Table Of ContentQuizá los olores evoquen el privilegio de la invisibilidad. Antes del tacto,
sucede el olor, como mensajero de una esencia que sabe desaparecer en el
aire y ser agente de un gran poder. La seducción que despliega el olor es
implacable: se instala en nosotros y sella su poderío en los tejidos de la
memoria. Jean-Baptiste Grenouille tiene su marca de nacimiento: no
despide ningún olor y por ello hace temer la presencia de algún demonio.
Al mismo tiempo posee un don excepcional: un olfato prodigioso que le
permite percibir todos los olores del mundo. Desde la miseria en que nace,
abandonado al cuidado de unos monjes, Jean-Baptiste Grenouille lucha
contra su condición y escala posiciones sociales convirtiéndose en un
afamado perfumista. Crea perfumes capaces de hacerle pasar inadvertido o
inspirar simpatía, amor, compasión… Para obtener estas fórmulas
magistrales debe asesinar a jóvenes muchachas vírgenes, obtener sus fluidos
corporales y licuar sus olores íntimos. Su arte se convierte en una suprema e
inquietante prestidigitación. Patrick Süskind, convertido en maestro del
naturalismo irónico, nos transmite una visión ácida y desengañada del
hombre en un libro repleto de sabiduría olfativa, imaginación y enorme
amenidad. Su persuasión iguala la de su personaje y nos propone una
inmersión literaria en el arcoíris natural de los olores y en los turbadores
abismos del espíritu humano.
Patrick Süskind
El Perfume
Historia de un asesino
ePub r1.8
Titivillus 20.10.2019
Título original: Das Parfum (Die Geschichte eines Mörders)
Patrick Süskind, 1985
Traducción: Pilar Giralt Gorina
Diseño de portada: Fragmento de Ninfa y sátiro de Watteau
Editor digital: Titivillus
Corrección de erratas:
r1.1 henryf3
r1.3 Hondo
r1.4 Andaluso
r1.5 morlock
r1.6 LectorJo
r1.7 emperatrizinfantil
r1.6 locked
ePub base r2.1
Primera Parte
1
En el siglo XVIII vivió en Francia uno de los hombres más geniales y
abominables de una época en que no escasearon los hombres abominables y
geniales. Aquí relataremos su historia. Se llamaba Jean-Baptiste Grenouille
y si su nombre, a diferencia del de otros monstruos geniales como De Sade,
Saint-Just, Fouchè, Napoleón, etcétera, ha caído en el olvido, no se debe en
modo alguno a que Grenouille fuera a la zaga de estos hombres célebres y
tenebrosos en altanería, desprecio por sus semejantes, inmoralidad, en una
palabra, impiedad, sino a que su genio y su única ambición se limitaban a
un terreno que no deja huellas en la historia: al efímero mundo de los
olores.
En la época que nos ocupa reinaba en las ciudades un hedor apenas
concebible para el hombre moderno.

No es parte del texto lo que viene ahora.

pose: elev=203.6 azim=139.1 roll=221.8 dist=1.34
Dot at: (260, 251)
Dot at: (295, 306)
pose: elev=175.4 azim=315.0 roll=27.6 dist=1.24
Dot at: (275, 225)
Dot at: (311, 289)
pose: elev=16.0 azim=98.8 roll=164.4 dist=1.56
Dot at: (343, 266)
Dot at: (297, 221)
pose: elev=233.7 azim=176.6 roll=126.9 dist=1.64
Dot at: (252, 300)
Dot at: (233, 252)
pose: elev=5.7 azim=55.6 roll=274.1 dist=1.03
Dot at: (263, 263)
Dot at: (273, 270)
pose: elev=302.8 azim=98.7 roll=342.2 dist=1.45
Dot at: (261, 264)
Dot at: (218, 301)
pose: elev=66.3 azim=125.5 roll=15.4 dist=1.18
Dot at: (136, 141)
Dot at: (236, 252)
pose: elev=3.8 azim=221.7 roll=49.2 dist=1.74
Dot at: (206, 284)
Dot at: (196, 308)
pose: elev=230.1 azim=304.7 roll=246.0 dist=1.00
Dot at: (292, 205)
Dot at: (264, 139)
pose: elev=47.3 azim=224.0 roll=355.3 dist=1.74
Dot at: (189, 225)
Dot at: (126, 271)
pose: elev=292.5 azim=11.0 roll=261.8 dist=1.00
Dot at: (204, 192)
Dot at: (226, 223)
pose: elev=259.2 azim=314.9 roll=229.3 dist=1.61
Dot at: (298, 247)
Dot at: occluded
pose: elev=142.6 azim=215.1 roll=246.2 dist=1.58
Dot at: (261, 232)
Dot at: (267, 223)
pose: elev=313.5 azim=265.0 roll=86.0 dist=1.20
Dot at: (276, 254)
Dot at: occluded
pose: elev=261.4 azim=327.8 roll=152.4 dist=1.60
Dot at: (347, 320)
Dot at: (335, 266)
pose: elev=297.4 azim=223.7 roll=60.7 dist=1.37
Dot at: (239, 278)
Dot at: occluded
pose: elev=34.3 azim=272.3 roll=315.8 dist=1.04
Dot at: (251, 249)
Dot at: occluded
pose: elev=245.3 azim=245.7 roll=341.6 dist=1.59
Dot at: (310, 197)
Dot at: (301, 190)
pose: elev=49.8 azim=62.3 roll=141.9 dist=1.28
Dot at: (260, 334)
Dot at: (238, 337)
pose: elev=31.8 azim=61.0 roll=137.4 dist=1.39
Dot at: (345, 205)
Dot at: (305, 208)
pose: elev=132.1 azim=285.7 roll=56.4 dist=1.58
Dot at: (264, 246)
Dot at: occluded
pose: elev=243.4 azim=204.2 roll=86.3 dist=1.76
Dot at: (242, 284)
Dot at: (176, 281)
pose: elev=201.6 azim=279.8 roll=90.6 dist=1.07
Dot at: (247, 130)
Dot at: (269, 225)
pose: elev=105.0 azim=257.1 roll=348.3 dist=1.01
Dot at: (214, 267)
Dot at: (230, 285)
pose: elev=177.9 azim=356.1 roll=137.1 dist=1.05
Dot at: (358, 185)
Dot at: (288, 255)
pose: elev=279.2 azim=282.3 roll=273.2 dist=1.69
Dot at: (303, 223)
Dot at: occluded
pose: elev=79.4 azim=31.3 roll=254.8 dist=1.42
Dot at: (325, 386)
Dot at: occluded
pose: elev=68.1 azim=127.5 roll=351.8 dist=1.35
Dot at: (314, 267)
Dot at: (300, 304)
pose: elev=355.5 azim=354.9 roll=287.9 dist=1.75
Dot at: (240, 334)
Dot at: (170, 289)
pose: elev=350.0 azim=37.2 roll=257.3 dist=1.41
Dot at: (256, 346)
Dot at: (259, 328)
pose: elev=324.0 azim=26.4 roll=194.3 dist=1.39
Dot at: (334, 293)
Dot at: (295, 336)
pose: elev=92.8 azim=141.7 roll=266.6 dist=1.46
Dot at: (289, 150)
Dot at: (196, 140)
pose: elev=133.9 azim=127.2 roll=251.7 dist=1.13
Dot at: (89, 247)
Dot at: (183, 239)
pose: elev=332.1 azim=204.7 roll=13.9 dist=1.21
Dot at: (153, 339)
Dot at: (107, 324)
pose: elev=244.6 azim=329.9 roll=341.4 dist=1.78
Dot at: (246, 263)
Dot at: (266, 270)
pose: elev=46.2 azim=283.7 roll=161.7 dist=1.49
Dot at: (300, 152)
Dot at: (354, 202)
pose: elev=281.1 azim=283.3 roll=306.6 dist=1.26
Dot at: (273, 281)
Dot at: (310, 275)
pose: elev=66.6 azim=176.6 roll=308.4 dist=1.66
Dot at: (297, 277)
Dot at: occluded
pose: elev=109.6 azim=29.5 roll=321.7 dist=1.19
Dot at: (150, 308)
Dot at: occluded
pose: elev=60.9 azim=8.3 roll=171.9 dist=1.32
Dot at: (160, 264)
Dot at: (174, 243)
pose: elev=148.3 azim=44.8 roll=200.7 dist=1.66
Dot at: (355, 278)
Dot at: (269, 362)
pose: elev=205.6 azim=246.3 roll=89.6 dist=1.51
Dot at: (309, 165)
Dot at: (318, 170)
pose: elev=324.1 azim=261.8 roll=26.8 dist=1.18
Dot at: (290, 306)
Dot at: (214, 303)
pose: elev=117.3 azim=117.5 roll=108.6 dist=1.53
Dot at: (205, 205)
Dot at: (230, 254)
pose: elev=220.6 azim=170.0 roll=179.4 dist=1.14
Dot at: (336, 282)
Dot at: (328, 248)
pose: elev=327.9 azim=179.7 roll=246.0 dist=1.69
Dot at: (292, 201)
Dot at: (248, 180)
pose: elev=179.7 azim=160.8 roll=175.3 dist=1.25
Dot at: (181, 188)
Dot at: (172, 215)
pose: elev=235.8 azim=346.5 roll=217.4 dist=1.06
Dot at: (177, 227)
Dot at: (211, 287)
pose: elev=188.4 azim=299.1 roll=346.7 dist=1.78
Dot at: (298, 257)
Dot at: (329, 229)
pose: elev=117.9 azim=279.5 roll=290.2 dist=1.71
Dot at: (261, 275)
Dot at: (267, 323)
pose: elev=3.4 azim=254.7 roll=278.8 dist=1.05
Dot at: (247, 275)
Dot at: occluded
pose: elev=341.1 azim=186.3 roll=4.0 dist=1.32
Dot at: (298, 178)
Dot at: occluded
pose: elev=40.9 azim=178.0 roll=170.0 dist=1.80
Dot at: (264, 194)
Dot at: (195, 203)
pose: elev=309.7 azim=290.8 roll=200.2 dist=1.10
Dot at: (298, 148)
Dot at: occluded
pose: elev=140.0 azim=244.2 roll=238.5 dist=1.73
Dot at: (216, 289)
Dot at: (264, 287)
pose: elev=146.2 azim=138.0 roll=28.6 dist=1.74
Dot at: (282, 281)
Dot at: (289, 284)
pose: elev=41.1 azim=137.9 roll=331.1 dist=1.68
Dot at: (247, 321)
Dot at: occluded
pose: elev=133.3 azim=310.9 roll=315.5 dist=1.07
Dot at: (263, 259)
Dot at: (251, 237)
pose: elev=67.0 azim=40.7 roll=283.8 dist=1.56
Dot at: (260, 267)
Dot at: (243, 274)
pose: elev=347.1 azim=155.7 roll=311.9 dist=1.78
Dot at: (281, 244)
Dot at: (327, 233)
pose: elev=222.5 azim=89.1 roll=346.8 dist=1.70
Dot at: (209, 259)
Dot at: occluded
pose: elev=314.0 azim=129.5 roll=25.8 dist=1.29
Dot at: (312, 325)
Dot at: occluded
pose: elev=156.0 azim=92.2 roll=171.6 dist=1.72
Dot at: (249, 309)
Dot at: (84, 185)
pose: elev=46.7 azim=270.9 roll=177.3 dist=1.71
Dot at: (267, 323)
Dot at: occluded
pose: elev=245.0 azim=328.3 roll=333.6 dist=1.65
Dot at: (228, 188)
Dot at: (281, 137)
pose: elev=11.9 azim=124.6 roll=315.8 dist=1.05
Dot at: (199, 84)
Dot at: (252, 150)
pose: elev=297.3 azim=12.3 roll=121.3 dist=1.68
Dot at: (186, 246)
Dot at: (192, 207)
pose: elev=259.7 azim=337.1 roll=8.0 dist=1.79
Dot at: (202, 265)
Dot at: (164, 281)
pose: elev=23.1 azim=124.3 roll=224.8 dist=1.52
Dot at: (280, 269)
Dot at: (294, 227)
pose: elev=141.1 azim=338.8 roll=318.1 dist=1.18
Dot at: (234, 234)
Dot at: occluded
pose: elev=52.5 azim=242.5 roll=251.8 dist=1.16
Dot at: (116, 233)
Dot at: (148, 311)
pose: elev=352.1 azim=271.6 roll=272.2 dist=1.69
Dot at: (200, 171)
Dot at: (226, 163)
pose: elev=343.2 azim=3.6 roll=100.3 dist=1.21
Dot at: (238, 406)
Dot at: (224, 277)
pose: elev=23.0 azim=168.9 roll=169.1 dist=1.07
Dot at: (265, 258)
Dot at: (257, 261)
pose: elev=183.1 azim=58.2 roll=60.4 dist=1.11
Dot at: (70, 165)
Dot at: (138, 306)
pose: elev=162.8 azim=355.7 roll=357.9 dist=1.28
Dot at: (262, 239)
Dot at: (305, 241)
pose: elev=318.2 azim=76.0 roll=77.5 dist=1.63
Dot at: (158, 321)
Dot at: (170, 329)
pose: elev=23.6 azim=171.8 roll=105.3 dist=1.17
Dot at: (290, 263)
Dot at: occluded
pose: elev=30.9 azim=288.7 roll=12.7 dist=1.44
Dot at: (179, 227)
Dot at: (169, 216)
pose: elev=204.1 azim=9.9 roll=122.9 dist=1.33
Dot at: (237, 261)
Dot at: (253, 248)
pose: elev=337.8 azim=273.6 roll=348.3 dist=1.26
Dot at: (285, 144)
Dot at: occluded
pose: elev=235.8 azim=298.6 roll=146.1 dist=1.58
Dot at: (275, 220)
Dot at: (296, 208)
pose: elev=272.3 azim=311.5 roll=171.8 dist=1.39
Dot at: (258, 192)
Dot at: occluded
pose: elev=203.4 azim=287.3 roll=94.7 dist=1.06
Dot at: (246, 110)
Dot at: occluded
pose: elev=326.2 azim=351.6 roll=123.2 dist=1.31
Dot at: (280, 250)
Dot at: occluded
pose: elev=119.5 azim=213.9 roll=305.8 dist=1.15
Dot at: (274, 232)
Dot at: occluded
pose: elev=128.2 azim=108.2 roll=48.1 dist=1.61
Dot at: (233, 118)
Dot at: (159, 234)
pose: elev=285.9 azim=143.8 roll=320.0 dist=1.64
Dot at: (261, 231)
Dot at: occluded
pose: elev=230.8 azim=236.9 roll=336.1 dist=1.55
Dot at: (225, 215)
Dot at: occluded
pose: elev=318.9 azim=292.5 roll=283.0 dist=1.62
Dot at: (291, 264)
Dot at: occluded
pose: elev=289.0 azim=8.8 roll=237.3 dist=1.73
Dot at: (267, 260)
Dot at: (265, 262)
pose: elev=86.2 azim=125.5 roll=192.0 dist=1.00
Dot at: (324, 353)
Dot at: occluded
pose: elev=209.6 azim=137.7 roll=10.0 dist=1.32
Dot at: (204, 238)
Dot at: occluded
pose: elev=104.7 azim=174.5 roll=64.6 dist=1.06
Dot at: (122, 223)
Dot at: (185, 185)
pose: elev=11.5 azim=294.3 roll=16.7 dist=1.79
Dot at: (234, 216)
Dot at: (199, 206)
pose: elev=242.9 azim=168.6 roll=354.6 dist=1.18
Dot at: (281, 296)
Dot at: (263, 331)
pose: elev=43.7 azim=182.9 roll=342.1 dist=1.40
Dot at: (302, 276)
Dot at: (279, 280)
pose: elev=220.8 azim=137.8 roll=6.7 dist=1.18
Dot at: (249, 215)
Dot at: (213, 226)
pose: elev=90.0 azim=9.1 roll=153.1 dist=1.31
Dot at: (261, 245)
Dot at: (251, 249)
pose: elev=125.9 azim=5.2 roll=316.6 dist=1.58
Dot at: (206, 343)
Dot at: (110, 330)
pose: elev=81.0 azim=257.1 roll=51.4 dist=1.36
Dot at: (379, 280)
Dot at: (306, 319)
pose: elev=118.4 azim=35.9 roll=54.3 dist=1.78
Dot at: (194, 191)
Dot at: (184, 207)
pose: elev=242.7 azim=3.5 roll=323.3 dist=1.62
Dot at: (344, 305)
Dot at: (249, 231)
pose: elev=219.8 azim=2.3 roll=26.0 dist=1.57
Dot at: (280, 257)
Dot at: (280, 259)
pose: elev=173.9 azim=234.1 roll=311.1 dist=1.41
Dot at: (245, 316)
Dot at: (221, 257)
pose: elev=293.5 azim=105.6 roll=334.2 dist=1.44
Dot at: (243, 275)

Las calles apestaban a estiércol, los
patios interiores apestaban a orina, los huecos de las escaleras apestaban a
madera podrida y excrementos de rata, las cocinas, a col podrida y grasa de
carnero; los aposentos sin ventilación apestaban a polvo enmohecido; los
dormitorios, a sábanas grasientas, a edredones húmedos y al penetrante olor
dulzón de los orinales. Las chimeneas apestaban a azufre, las curtidurías, a
lejías cáusticas, los mataderos, a sangre coagulada. Hombres y mujeres
apestaban a sudor y a ropa sucia; en sus bocas apestaban los dientes
infectados, los alientos olían a cebolla y los cuerpos, cuando ya no eran
jóvenes, a queso rancio, a leche agria y a tumores malignos. Apestaban los
ríos, apestaban las plazas, apestaban las iglesias y el hedor se respiraba por
igual bajo los puentes y en los palacios. El campesino apestaba como el
clérigo, el oficial de artesano, como la esposa del maestro; apestaba la
nobleza entera y, sí, incluso el rey apestaba como un animal carnicero y la
reina como una cabra vieja, tanto en verano como en invierno, porque en el
siglo XVIII aún no se había atajado la actividad corrosiva de las bacterias y
por consiguiente no había ninguna acción humana, ni creadora ni
destructora, ninguna manifestación de vida incipiente o en decadencia que
no fuera acompañada de algún hedor.
Y, como es natural, el hedor alcanzaba sus máximas proporciones en
París, porque París era la mayor ciudad de Francia. Y dentro de París había
un lugar donde el hedor se convertía en infernal, entre la Rue aux Fers y la
Rue de la Ferronnerie, o sea, el Cimetiére des Innocents. Durante
ochocientos años se había llevado allí a los muertos del hospital Hôtel-Dieu
y de las parroquias vecinas, durante ochocientos años, carretas con docenas
de cadáveres habían vaciado su carga día tras día en largas fosas y durante
ochocientos años se habían ido acumulando los huesos en osarios y
sepulturas. Hasta que llegó un día, en vísperas de la Revolución Francesa,
cuando algunas fosas rebosantes de cadáveres se hundieron y el olor pútrido
del atestado cementerio incitó a los habitantes no sólo a protestar, sino a
organizar verdaderos tumultos, en que fue por fin cerrado y abandonado
después de amontonar los millones de esqueletos y calaveras en las
catacumbas de Montmartre. Una vez hecho esto, en el lugar del antiguo
cementerio se erigió un mercado de víveres.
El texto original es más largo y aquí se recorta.